Give Credit Where Credit is Due
Working with a client we discovered that their bi-weekly team conference call schedule was not delivering the desired engagement. After exploring solutions, we created a short list of a few senior team members to solicit feedback from and worked through the Google ‘my manager is…’ exercise above to prepare for what might come back in these discussions.
The leader had been working on growing the feedback loop with his team, but the responses weren’t offering much depth. We created a set of questions related to the conference calls and began outreach with a tenured team member. The conversations opened with this question: “I want to make sure our conference calls are driving value for the team.
“It doesn’t feel like our conference calls are getting a lot of engagement which makes me curious about their value. How do you think we could drive better engagement and value with our conference calls?”
The response came swiftly, “Get rid of a bunch of the calls. We have too many!”
‘Ouch,’ the leader thought to himself. The sting was lessened by preparing for feedback he might not want to hear and visualizing a calm and curious response. He didn’t realize his conference calls felt so numerous.
He thanked his team member for the honest response and reviewed the call schedule for the year ahead. He realized by simply canceling calls that fell on holidays that he normally would push to the next day
he was able to remove about 15% of the calls for the year.
Later that week the manager sent a note to the team sharing this newly found insight. He specifically mentioned who was responsible for the idea and let every know that a new schedule would be coming as a pilot for the balance of the year. He next deleted all of the invites from everyone’s calendars. Using the word pilot is key as it illustrates a lack of permanence. Nothing is stopping this leader from bringing the old schedule back, since this is simply a pilot or experiment.

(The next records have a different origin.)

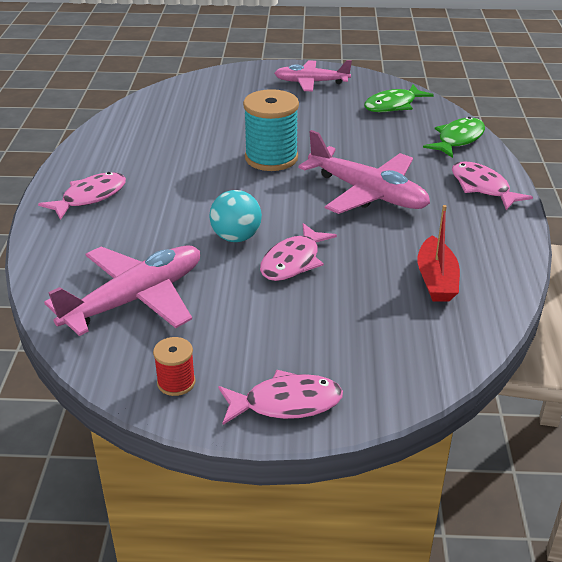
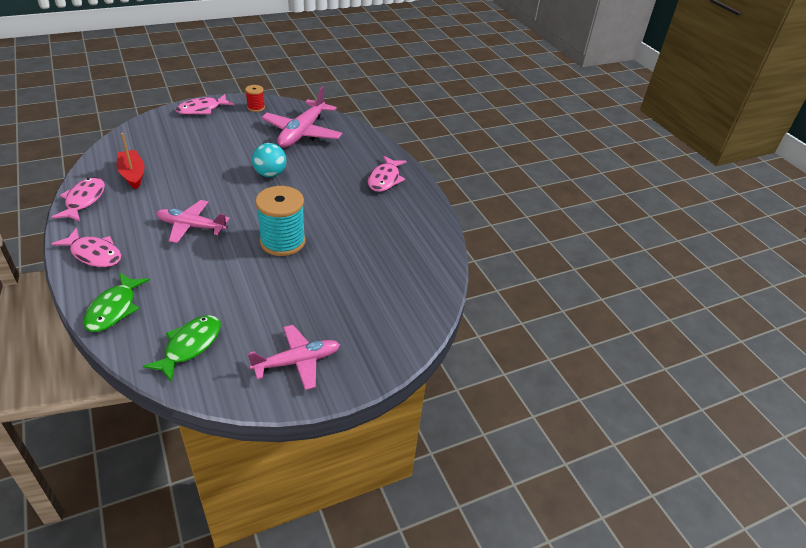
camera: 150 degrees right, 5 degrees up
(293, 261) = (226, 167): pink fish -> pink fish (84, 200)
(367, 193) = (191, 226): pink plane -> pink plane, size x0.66

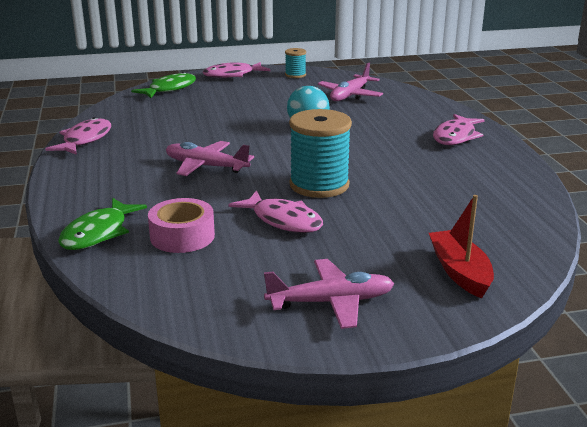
camera: 15 degrees right, 15 degrees down
(94, 254) = (86, 184): pink fish -> pink fish (283, 220)
(132, 174) = (144, 122): red boat -> red boat (460, 272)
(181, 306) = (182, 236): none -> pink tape
(190, 346) = (187, 274): green fish -> green fish (169, 89)
(256, 107) = (295, 75): red spool -> turquoise spool
(302, 132) = (350, 95): pink plane -> pink plane, size x0.66

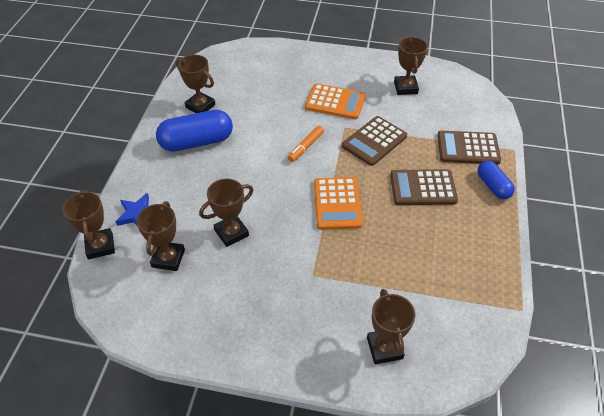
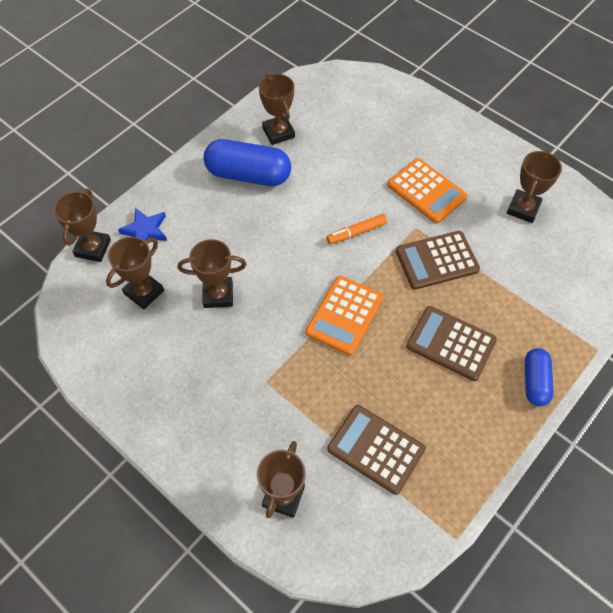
camera: 30 degrees right, 10 degrees up
(468, 148) = (541, 321): brown calculator -> brown calculator (376, 449)

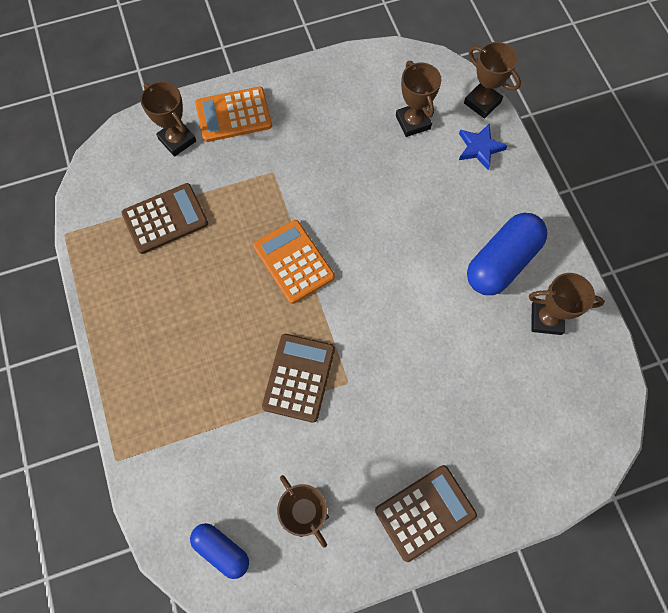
camera: 120 degrees right, 10 degrees up
(218, 295) = (376, 174): brown trophy -> none
(356, 232) = (374, 323): orange marker -> none
(426, 191) = (386, 423): orange calculator -> orange calculator (234, 115)
(451, 343) = (210, 332): brown calculator -> brown calculator (425, 512)
(535, 381) = (129, 379): blue capsule -> blue capsule (222, 550)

This simple act created and small but a much-needed win for the new feedback loop we were working on. It made it entirely clear that the leader was open to honest feedback and insights and was willing to work with ideas if they could drive value. Additionally, the trust level with the team accelerated as they knew solid ideas could become pilots or permanent and that they would get credit for offering insights. They knew they had a voice.
After the new call schedule came, feedback sessions with team members grew in value, team members looked forward to the less frequent calls and goal achievement across the board improved.

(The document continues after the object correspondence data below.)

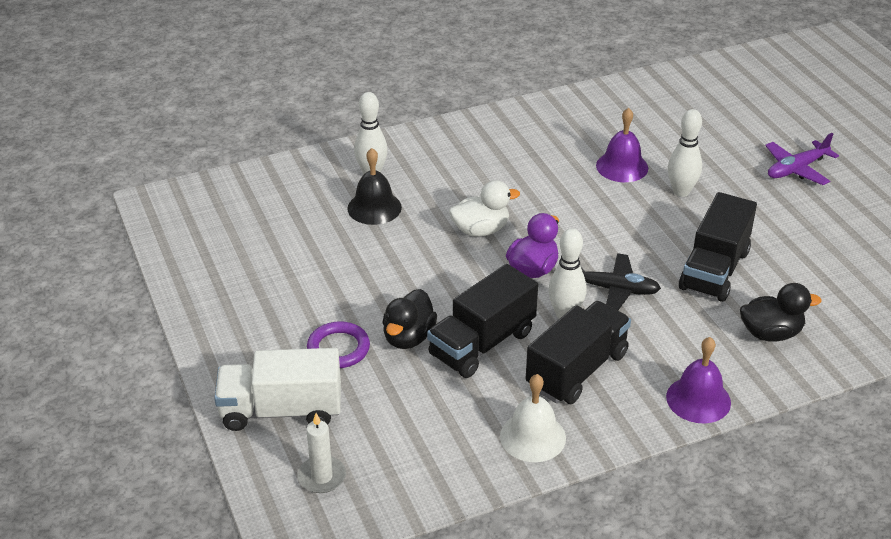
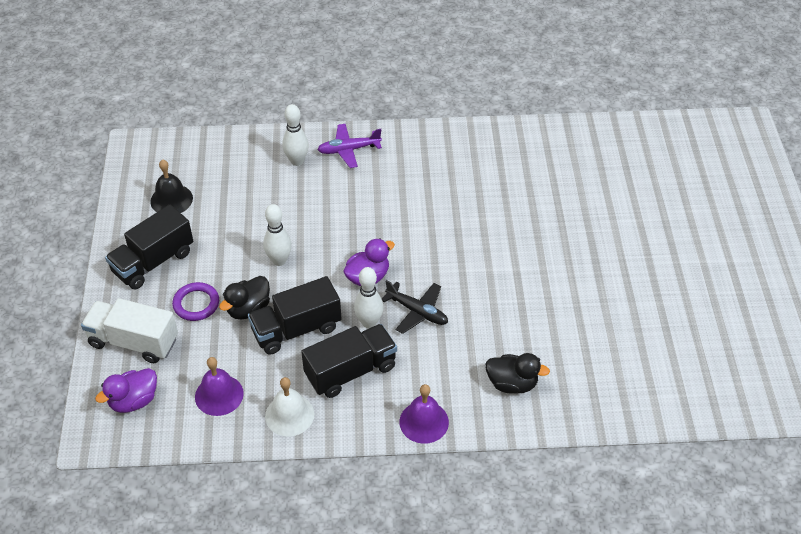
camera: 20 degrees right, 10 degrees up
(322, 477) = (134, 401): white candle -> purple duck
(374, 207) = (283, 192): black bell -> black bell (171, 199)
(480, 230) = (349, 232): white duck -> none
(622, 166) = (488, 204): purple bell -> purple bell (219, 395)
(681, 191) = (520, 239): white bowling pin -> white bowling pin (279, 260)
(714, 270) = (503, 316): black truck -> black truck (153, 262)
(796, 169) = (626, 243): purple plane -> purple plane (348, 150)

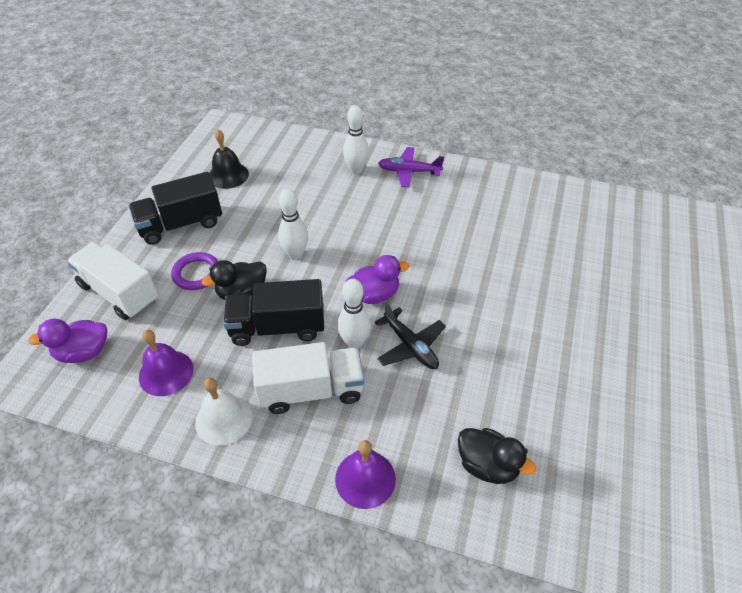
camera: 20 degrees right, 0 degrees up
(350, 371) = (311, 390): black truck -> white truck

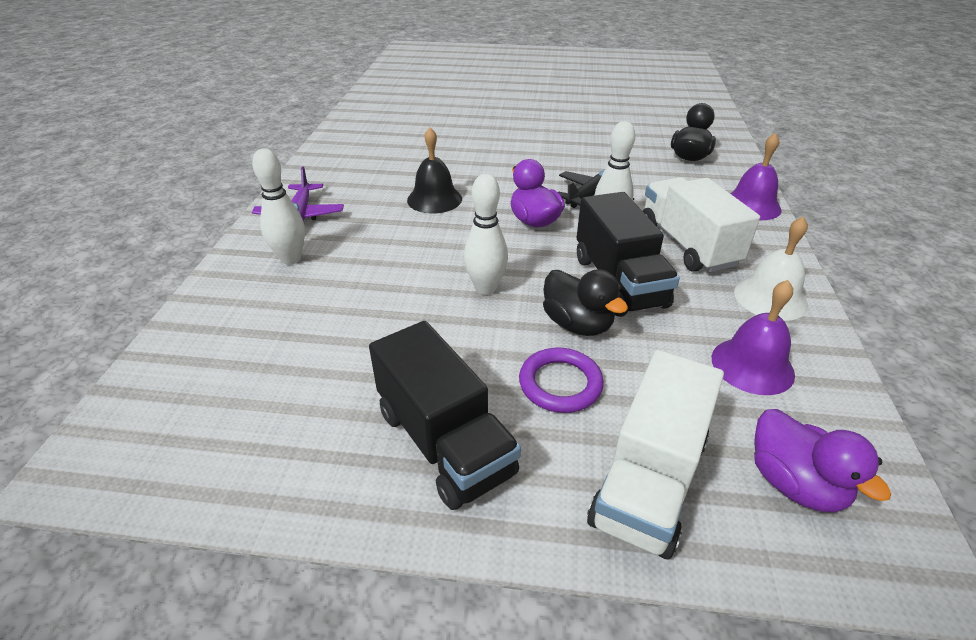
camera: 100 degrees left, 10 degrees down
(228, 175) = (288, 408): black bell -> black bell (434, 199)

At the last conference call of the year, the leader reminded the team that this was the last day of the conference call pilot schedule and inquired if the schedule should return to the former format. The silence was deafening! The leader announced the reduced schedule as permanent, and the feedback loop continued to grow in value.
Transparency
The Motley Fool financial services company consistently wins awards as a top place to work from sources such as Inc., Washingtonian, and Mashable. What the founders, the Gardner brothers, have learned since launching the company in their basement in 1994, is that employees find power in having a voice and sharing their opinions. And often the team brings forward a blind spot or client concern that had been overlooked or missed. The leadership at The Motley consistently provides opportunities to give their team a voice.

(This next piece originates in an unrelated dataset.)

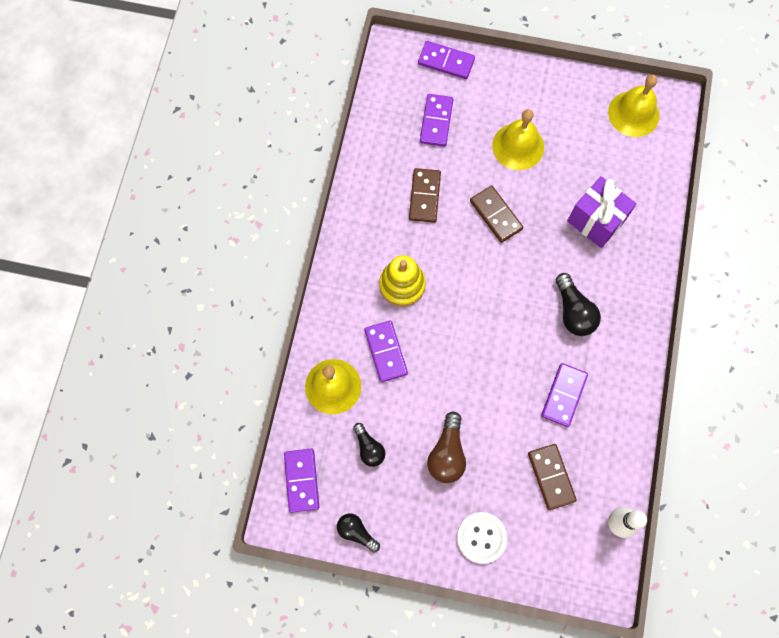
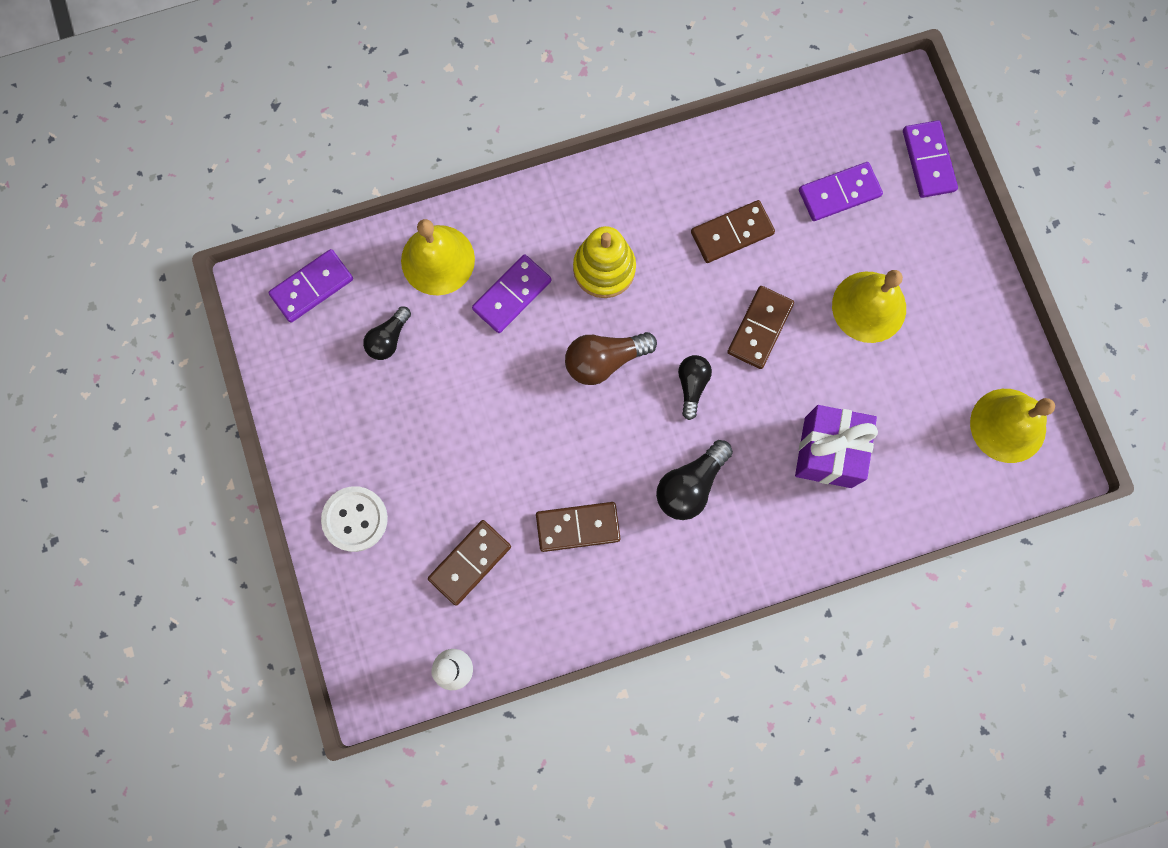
camera: 60 degrees right, 5 degrees up
(356, 532) = (287, 378): black light bulb -> black light bulb (692, 385)
(447, 453) = (431, 429): brown light bulb -> brown light bulb (604, 360)
(564, 395) = (578, 527): purple domino -> brown domino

On a bi-annual basis, the leadership team hosts “campfire story” sessions. They specifically choose the name to signal to the team that this session would be filled with stories, not PowerPoint slides, and have a casual feel to it. During these sessions, senior leaders share stories of the past. What challenges were faced, how decisions were made to overcome them, and the outcome?
In addition to the campfire sessions, the leaders also host a quarterly meeting to share the financial performance of the company. These meetings capture ‘real-time’ views from an army of analysts that spend every day evaluating the merit of company leaders to determine if those leaders are making good decisions to deliver shareholder value.